The restriction of seed pCEPR1:GUS expression to the chalazal seed coat is consistent with publicly available expression data (Fig. 7J; Belmonte et al., 2013; Arabidopsis eFP browser [https://bar.utoronto.ca/efp/cgi-bin/efpWeb.cgi]). CEPR1 expression in the chalazal seed coat is important since it represents the final delivery point of nutrients via the vasculature from the mother tissue prior to their uptake via a variety of transporters to the symplasmically isolated filial tissues (Stadler et al., 2005; Chen et al., 2015; Müller et al., 2015; Hoai et al., 2020). The lack of pCEPR1:GUS or CEPR1 mRNA expression in the endosperm or embryo tissue indicates that CEPR1 control of seed size occurs strictly through activity in the mother tissue. Consistent with this, restoring wild-type CEPR1 in only the filial tissue of the cepr1-3 mutant via crossing (i.e. cepr1-3 ♀ × wild-type Col-0 ♂) did not improve seed size (Supplemental Fig. S4).

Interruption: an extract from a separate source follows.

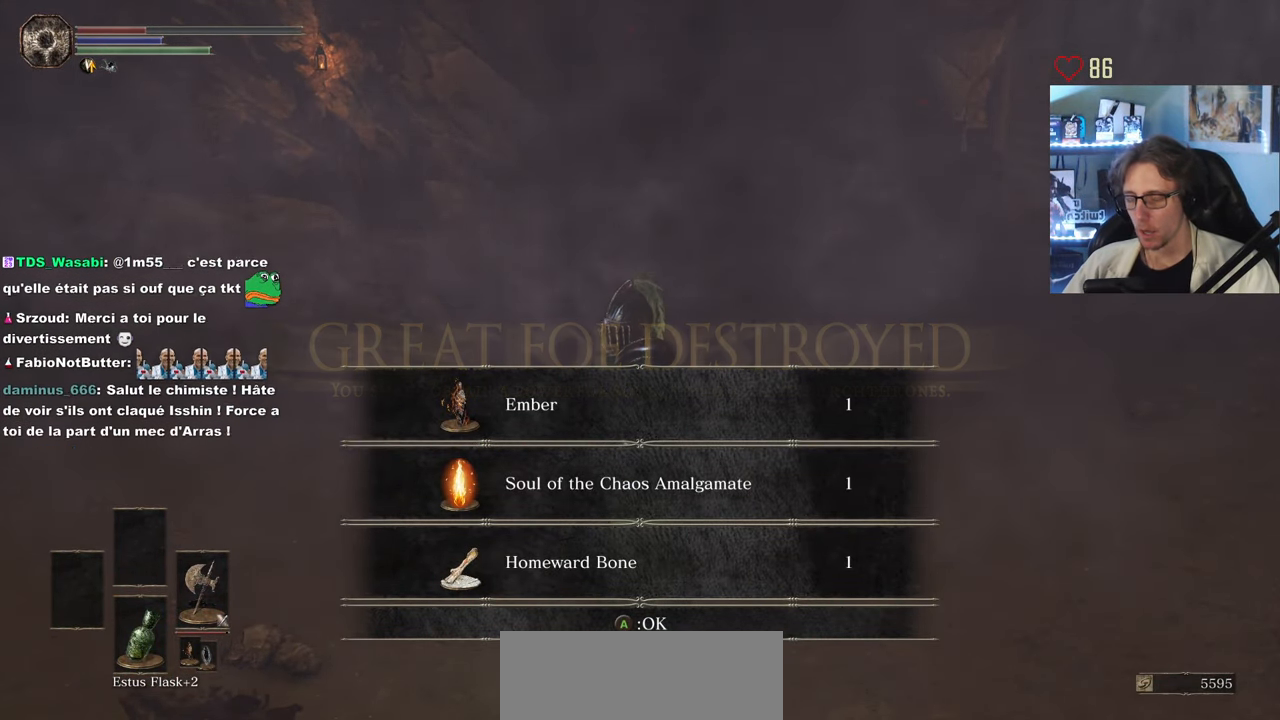
{"keys": [], "mouse": [], "events": []}
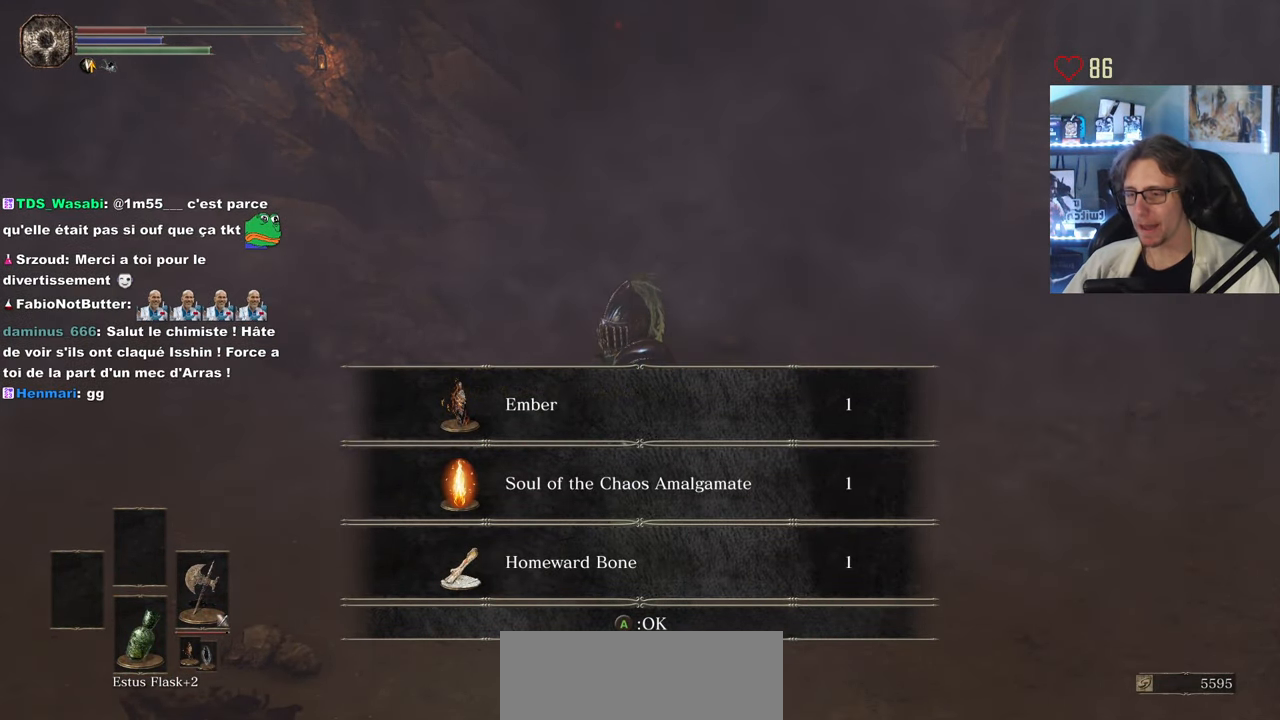
{"keys": [], "mouse": [], "events": []}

Transgenic CEPR1 Rescues cepr1 Reproductive and Yield Defects

We complemented both cepr1 mutants using a transgene containing CEPR1 driven by the same 2-kb upstream sequence used in our GUS reporter expression analysis (Fig. 8). The examination of multiple complemented lines revealed that the transgene rescued several obvious cepr1 developmental defects (e.g. anthocyanin accumulation in stem and silique, smaller chlorotic flowers, and aberrant floral organ morphology; Fig. 8, A and B). Further analysis of two independent complemented lines of each cepr1 allele demonstrated full or substantial rescue of ovule number (Fig. 8, C and G), seed set (Fig. 8, D and H), seed abortion (Fig. 8, E and I), and seed size (Fig. 8, F and J). These results indicate that the 2 kb of sequence upstream of CEPR1 is sufficient for native CEPR1 function and imply that a loss of CEPR1 expression in the vasculature is the causal factor leading to the developmental, reproductive, and yield defects associated with the cepr1 mutants.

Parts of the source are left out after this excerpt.